In this image, we can see that by high temperatures, these switches start to experience troubles (inductance of the B58 ignition coil is 1.0 .. 1.5 mH) already by the current of 15A. This (connected with the heating problem of the switches) looks like one more reason to switch off the multi-ignition. 

Compared to the ignition coils of the previous generation, the inductance of the primary winding is reduced from 2.5 .. 3.0mH to 1.0 .. 1.5mH, at the same time INCREASING the charge time of the coil (from 2.2ms to 2.5ms), which means – the current, which flows via switches, wires, connections, has increased significantly (to 15 .. 18A)!

Finally, there could be one more reason to switch off the multi-ignition – the connection of the ignition coils of this generation is not able to withstand such a load. The contacts of the connector are so (in size) tiny that the common sense says – regular 15 .. 18A current impulses via them is a severe overload. 

Because of these ignition problems, it is not a surprise that some of the users of these engines have observed that the smoothness of the idle gets better if the air gap of the spark plug is reduced from the default 0.75 mm to 0.50 mm. By reducing the air gap, the Overvoltage problem is reduced, and less energy is necessary to maintain the arc. Yes, of course, this is a fight with the consequences, not the cause. 

Let’s see the technical parameters of the ignition coil:

Let’s calculate the primary (maximal) voltage: 29000/80=363V. So, the maximum allowed voltage in the primary circuit is 363V! Instead, by 420V (the actual voltage) of primary voltage, the 33.600V voltage in the secondary circuit is created, which is 16% (or 4600V) more than the max allowed. 

In the Datasheet, exactly 29000V is indicated, making it clear that even the limit of 30000V is not acceptable. But simultaneously – serially, constantly (in each cycle, not occasionally/in emergency cases), the limit, defined by the manufacturer itself, is overreached! I think that each technically thinking person has doubts regarding the longevity of the ignition coils in such work conditions. 

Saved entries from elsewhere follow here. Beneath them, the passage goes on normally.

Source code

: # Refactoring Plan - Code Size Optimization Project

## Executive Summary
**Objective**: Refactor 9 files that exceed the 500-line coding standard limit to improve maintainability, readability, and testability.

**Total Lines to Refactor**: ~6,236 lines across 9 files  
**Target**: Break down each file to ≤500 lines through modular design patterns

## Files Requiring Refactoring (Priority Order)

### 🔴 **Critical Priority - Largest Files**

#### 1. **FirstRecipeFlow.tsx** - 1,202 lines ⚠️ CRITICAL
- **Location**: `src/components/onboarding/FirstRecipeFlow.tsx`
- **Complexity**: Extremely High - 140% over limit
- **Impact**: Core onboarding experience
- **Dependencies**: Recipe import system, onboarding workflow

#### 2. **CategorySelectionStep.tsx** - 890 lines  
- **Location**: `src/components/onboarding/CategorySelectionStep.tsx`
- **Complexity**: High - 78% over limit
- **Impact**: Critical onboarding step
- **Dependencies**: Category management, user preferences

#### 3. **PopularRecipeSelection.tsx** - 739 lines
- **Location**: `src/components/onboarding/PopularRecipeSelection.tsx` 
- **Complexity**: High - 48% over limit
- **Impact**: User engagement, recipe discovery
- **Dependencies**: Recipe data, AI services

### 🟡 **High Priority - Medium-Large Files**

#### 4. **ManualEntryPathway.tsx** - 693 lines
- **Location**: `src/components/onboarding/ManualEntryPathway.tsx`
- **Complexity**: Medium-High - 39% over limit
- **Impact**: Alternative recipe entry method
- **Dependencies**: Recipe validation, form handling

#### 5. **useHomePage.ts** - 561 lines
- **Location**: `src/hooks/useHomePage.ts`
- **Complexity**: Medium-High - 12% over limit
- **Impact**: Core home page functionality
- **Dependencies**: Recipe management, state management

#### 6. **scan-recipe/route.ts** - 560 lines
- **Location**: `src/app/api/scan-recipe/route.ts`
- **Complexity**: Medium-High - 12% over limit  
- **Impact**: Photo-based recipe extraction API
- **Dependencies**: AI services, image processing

A cherry on the cake is the description of the manufacturer itself regarding the Ignition system. If two paragraphs of text “regarding nothing” can be forgiven, then the graphic is a masterpiece:

If I curve still is approximately true, then the U curve (green color) is complete nonsense. Even assuming that the developers of the descriptions have forgotten to mention the use of a 1:10 probe, the situation does not get better. BMW – what is this? Who drew this, who confirmed this, and who hasn’t fixed this for years? It is interesting how many ignition systems have been “fixed” thanks to this masterpiece. 

If BMW AG can’t find it at all (and are not able to make any measurements by themselves), I offer this image, found on the Internet (it is not perfect, but at least it is correct). 

For the engine of my car, an increased unevenness of the cylinders No.2 and No.6 in dile was observed. Taking into account the firing order (1/5/3/6/2/4), it is clear that the solving of the problem should be started with cylinder No.6. 

Why exactly the cylinder No.6 could be the most problematic for these engines?

In the marked area – additional sound insulation above HPFP. Yes, the pump works very loudly, and not without the reason this insulation is introduced. But, by submitting this insulation, the air exchange in the area of the ignition coil of cylinder No.6 is completely paralyzed. The ignition coil works in an abnormal temperature mode. Its connection wires were petrified! More about overheating read here.

Here are at least four (!) reasons why the multi-ignition is switched off and why these engines have and will have problems with the ignition.